Tingkat AL (Alat Likuid) terhadap NCD (Non-Core Deposit) dan AL (Alat Likuid) terhadap DPK (Dana Pihak Ketiga) saat ini jauh melebihi ambang batas yang telah ditetapkan, masing-masing sebesar 129,64% dan 29,13%. Aset perbankan juga terdiversifikasi dengan baik, terutama oleh Dana Pihak Ketiga (DPK) yang didominasi oleh rekening giro dan tabungan (CASA), yang cenderung kurang rentan terhadap perubahan suku bunga. Saat ini, tidak ada bank umum di Indonesia yang tergolong sebagai “Bank Dalam Resolusi,” yang berarti mereka tidak menghadapi kesulitan keuangan yang serius dan tidak dapat pulih.

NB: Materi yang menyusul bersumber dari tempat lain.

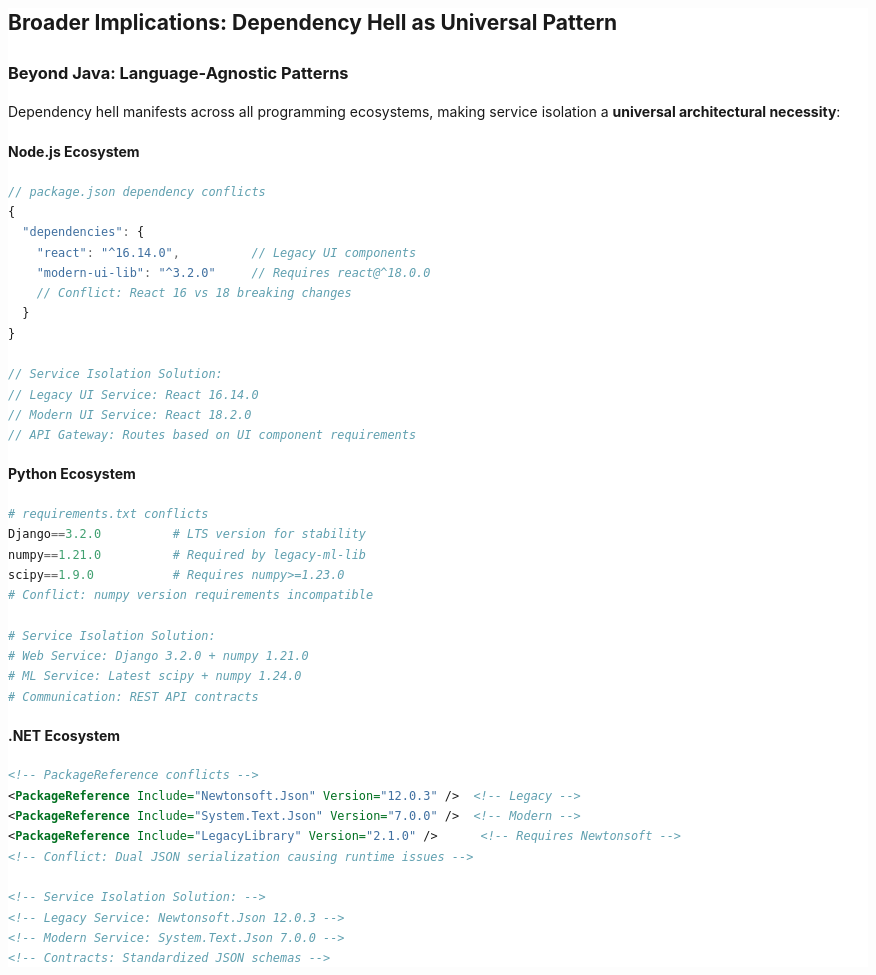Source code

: 
## Broader Implications: Dependency Hell as Universal Pattern

### Beyond Java: Language-Agnostic Patterns

Dependency hell manifests across all programming ecosystems, making service isolation a **universal architectural necessity**:

#### Node.js Ecosystem
```javascript
// package.json dependency conflicts
{
  "dependencies": {
    "react": "^16.14.0",          // Legacy UI components
    "modern-ui-lib": "^3.2.0"     // Requires react@^18.0.0
    // Conflict: React 16 vs 18 breaking changes
  }
}

// Service Isolation Solution:
// Legacy UI Service: React 16.14.0
// Modern UI Service: React 18.2.0  
// API Gateway: Routes based on UI component requirements
```

#### Python Ecosystem
```python
# requirements.txt conflicts
Django==3.2.0          # LTS version for stability
numpy==1.21.0          # Required by legacy-ml-lib  
scipy==1.9.0           # Requires numpy>=1.23.0
# Conflict: numpy version requirements incompatible

# Service Isolation Solution:  
# Web Service: Django 3.2.0 + numpy 1.21.0
# ML Service: Latest scipy + numpy 1.24.0
# Communication: REST API contracts
```

#### .NET Ecosystem
```xml
<!-- PackageReference conflicts -->
<PackageReference Include="Newtonsoft.Json" Version="12.0.3" />  <!-- Legacy -->
<PackageReference Include="System.Text.Json" Version="7.0.0" />  <!-- Modern -->
<PackageReference Include="LegacyLibrary" Version="2.1.0" />      <!-- Requires Newtonsoft -->
<!-- Conflict: Dual JSON serialization causing runtime issues -->

<!-- Service Isolation Solution: -->
<!-- Legacy Service: Newtonsoft.Json 12.0.3 -->
<!-- Modern Service: System.Text.Json 7.0.0 -->
<!-- Contracts: Standardized JSON schemas -->
```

Baca Juga :  Hari Ini IHSG Berpotensi Menguat, Berikut Rekomendasi Saham yang Bisa Dibeli

BI Diperkirakan Tidak Akan Kerek Suku Bunga

Meskipun Federal Reserve Amerika Serikat (AS) telah memberikan sinyal hawkish dengan mengindikasikan potensi kenaikan suku bunga acuan sebesar 50 basis poin bulan ini, sejumlah analis meyakini bahwa Bank Indonesia tidak akan mengikuti langkah tersebut. Gubernur BI, Perry Warjiyo, telah menegaskan bahwa kenaikan suku bunga acuan yang telah dilakukan sejauh ini sudah cukup untuk menjaga stabilitas dalam negeri.

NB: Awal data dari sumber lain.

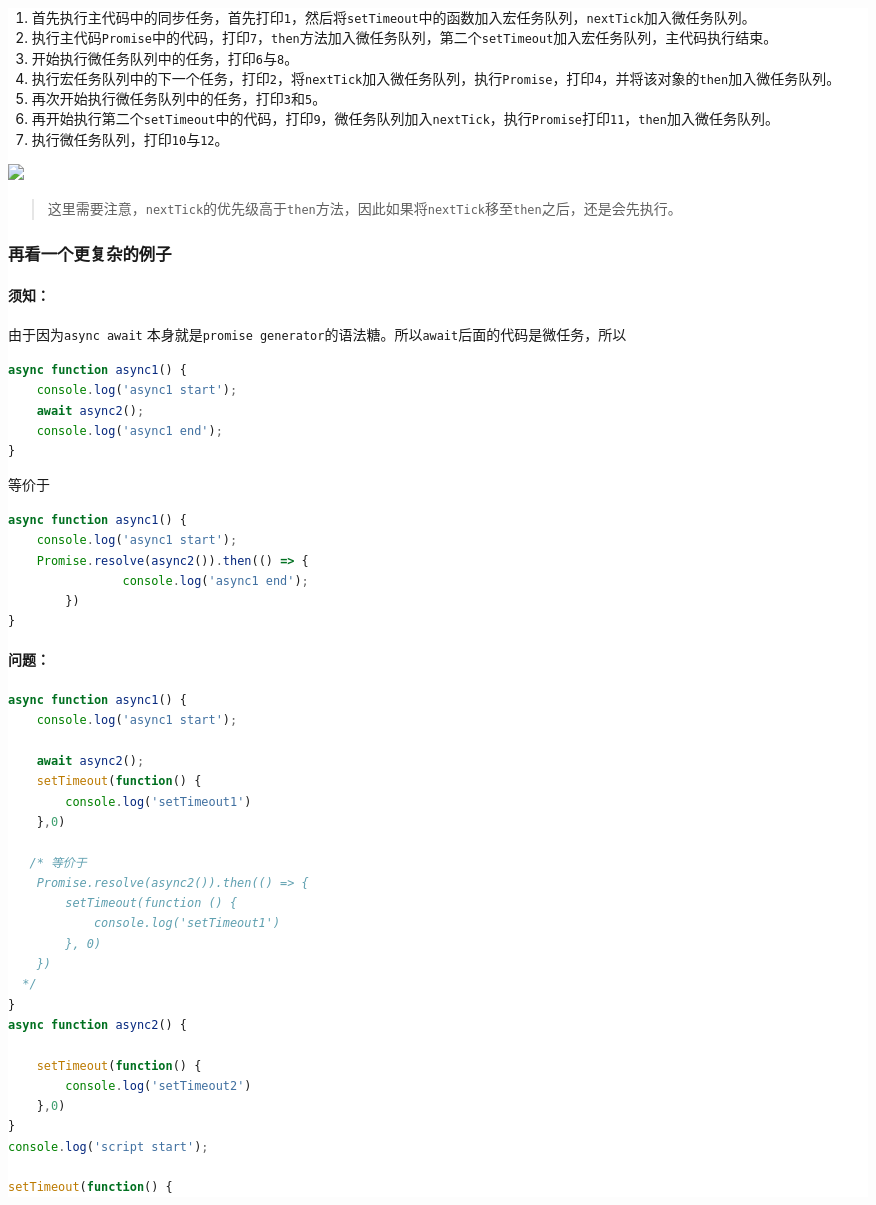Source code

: 1. 首先执行主代码中的同步任务，首先打印`1`，然后将`setTimeout`中的函数加入宏任务队列，`nextTick`加入微任务队列。
2. 执行主代码`Promise`中的代码，打印`7`，`then`方法加入微任务队列，第二个`setTimeout`加入宏任务队列，主代码执行结束。
3. 开始执行微任务队列中的任务，打印`6`与`8`。
4. 执行宏任务队列中的下一个任务，打印`2`，将`nextTick`加入微任务队列，执行`Promise`，打印`4`，并将该对象的`then`加入微任务队列。
5. 再次开始执行微任务队列中的任务，打印`3`和`5`。
6. 再开始执行第二个`setTimeout`中的代码，打印`9`，微任务队列加入`nextTick`，执行`Promise`打印`11`，`then`加入微任务队列。
7. 执行微任务队列，打印`10`与`12`。

![](https://siegelion-blog.oss-cn-beijing.aliyuncs.com/blog/image-20210204112302045.png)

> 这里需要注意，`nextTick`的优先级高于`then`方法，因此如果将`nextTick`移至`then`之后，还是会先执行。



### 再看一个更复杂的例子

#### 须知：

由于因为`async await` 本身就是`promise generator`的语法糖。所以`await`后面的代码是微任务，所以

```javascript
async function async1() {
	console.log('async1 start');
	await async2();
	console.log('async1 end');
}
```

等价于

```javascript
async function async1() {
	console.log('async1 start');
	Promise.resolve(async2()).then(() => {
                console.log('async1 end');
        })
}
```



#### 问题：

```javascript
async function async1() {
    console.log('async1 start');
    
    await async2();
    setTimeout(function() {
        console.log('setTimeout1')
    },0)
    
   /* 等价于
    Promise.resolve(async2()).then(() => {
        setTimeout(function () {
            console.log('setTimeout1')
        }, 0)
    })
  */
}
async function async2() {

	setTimeout(function() {
		console.log('setTimeout2')
	},0)
}
console.log('script start');

setTimeout(function() {
```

Kenaikan suku bunga acuan BI kembali akan menimbulkan ketidakpastian di pasar dan berpotensi melemahkan nilai tukar rupiah. Oleh karena itu, BI diperkirakan akan mempertahankan suku bunga acuannya di level 5,75% hingga akhir tahun 2023.

China Membuka Lebar Batas Negaranya

Pemerintah China baru-baru ini mengumumkan rencananya untuk melanjutkan penerbitan semua jenis visa untuk orang asing mulai 15 Maret. Selain itu, China juga akan melanjutkan kebijakan bebas visa untuk beberapa tempat, seperti Pulau Hainan dan kapal pesiar yang berlabuh di Shanghai. Langkah ini diambil sebagai bagian dari upaya China untuk memulihkan ekonominya dari dampak pandemi Covid-19.

AS, Inggris, dan Australia Sepakat Bangun Armada Kapal Selam Nuklir

AS, Inggris, dan Australia telah mencapai kesepakatan untuk membentuk sebuah armada kapal selam bertenaga nuklir yang akan berpatroli di Samudra Pasifik. Tujuannya adalah untuk mengendalikan ekspansi China di Laut China Selatan dan sekitar Taiwan.

Baca Juga :  Hari Ini IHSG Berpotensi Menguat, Berikut Rekomendasi Saham yang Bisa Dibeli

Kesepakatan ini berpotensi meningkatkan ketegangan antara AS dan China. Dalam kerangka kesepakatan ini, AS akan menjual lima kapal selam kelas Virginia ke Australia dalam dua dekade mendatang. Selain itu, London juga akan mengirimkan kapal selam generasi berikutnya. Meskipun kapal-kapal ini bertenaga nuklir, namun mereka tidak akan membawa rudal nuklir, sejalan dengan status Australia sebagai negara non-nuklir.